Malaysia stock market and companies daily report (May 29, 2014)

May 29, 2014, Thursday, 04:40 GMT | 23:40 EST | 08:10 IST | 10:40 SGT
Contributed by Shares Investment

Hap Seng Plans RM1b Worth Of Projects

- Hap Seng Consolidated is planning to beef up its property unit, to launch several property projects mainly in prime locations in the Klang Valley with total gross development value (GDV) of more than RM1 billion over the next two years.

- Currently, Hap Seng’s land bank stands at 2,350 acres, with 235 acres across Klang Valley and the company is also aiming to increase its land bank in Klang Valley.

- Hap Seng has allocated RM300 million in capital expenditure for the group operations this year with a number of projects in the pipeline such as a high-end residential project with RM900 million GDV this year.

Significance: Hap Seng’s property segment has an unbilled sales of RM500 million and continues to expect high-end residences to receive strong uptake despite the cooling measures. The company also noted that it may spin off its property unit to a separate listed entity in future.

Genting Plantations’ 1Q14 Profit Doubles

- Genting Plantations’ net profit for the first quarter ended 31 March 2014 more than doubled to RM101.1 million from RM44 million in 1Q13.

- This was despite a marginal 3 percent dip in revenue to RM332.9 million in 1Q14, as lower sales in the property segment outweighed the increased contribution from the plantation segment, which benefited from stronger palm product selling prices and higher fresh fruit bunch production in Indonesia.

- Palm product selling prices maintained their uptrend with crude palm oil price increasing 16 percent year-on-year (y-o-y) while palm kernel prices were up 71 percent y-o-y and even reached a peak of RM2,368 per tonne in March.

Significance: Genting Plantations expects its performance going forward to continue to be influenced by external forces such as world palm oil price movements, weather changes and so on.
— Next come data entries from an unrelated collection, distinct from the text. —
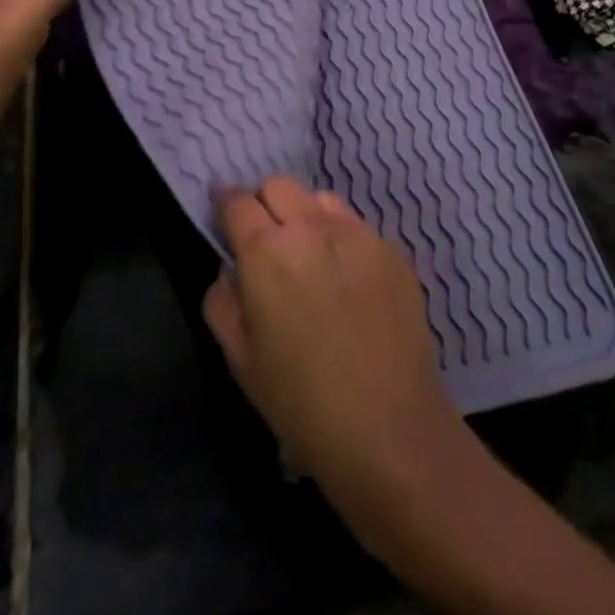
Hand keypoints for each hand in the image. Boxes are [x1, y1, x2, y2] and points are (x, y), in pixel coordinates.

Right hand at [203, 178, 463, 495]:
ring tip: (310, 259)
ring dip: (305, 217)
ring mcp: (357, 234)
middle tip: (266, 242)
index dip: (225, 205)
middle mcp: (311, 228)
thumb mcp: (240, 360)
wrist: (389, 430)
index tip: (224, 218)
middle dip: (264, 205)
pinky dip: (341, 240)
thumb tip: (231, 270)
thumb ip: (223, 300)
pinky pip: (356, 226)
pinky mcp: (392, 250)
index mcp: (266, 252)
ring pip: (319, 199)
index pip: (237, 201)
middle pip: (278, 185)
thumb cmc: (301, 403)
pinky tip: (348, 284)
However, it expects growth in Indonesian production due to its progress to higher yielding brackets and additional plantings coming to maturity.

Carlsberg’s 1Q14 Net Profit Up 3.6% Y-o-Y

- Carlsberg Brewery Malaysia’s revenue fell 5.3 percent year-on-year to RM445.9 million in 1Q14, due to a decline in its Singapore operations as a result of lower consumption due to a 25 percent rise in liquor excise duty in February 2014.

- However, due to improved Malaysia operations on effective consumer marketing activities and cost efficiency programmes which improved price and produce mix, net profit inched up 3.6 percent to RM52.3 million in 1Q14.

- Underpinned by an expanding portfolio of premium and super-premium beer brands, revenue is expected to see growth despite the challenging operating environment.

Significance: According to Kenanga Research’s report dated 28 May, Carlsberg’s share price appears to have bottomed out with current dividend yields above its two-year historical average of 4.6 percent. Going forward, Kenanga believes that the stock lacks catalysts.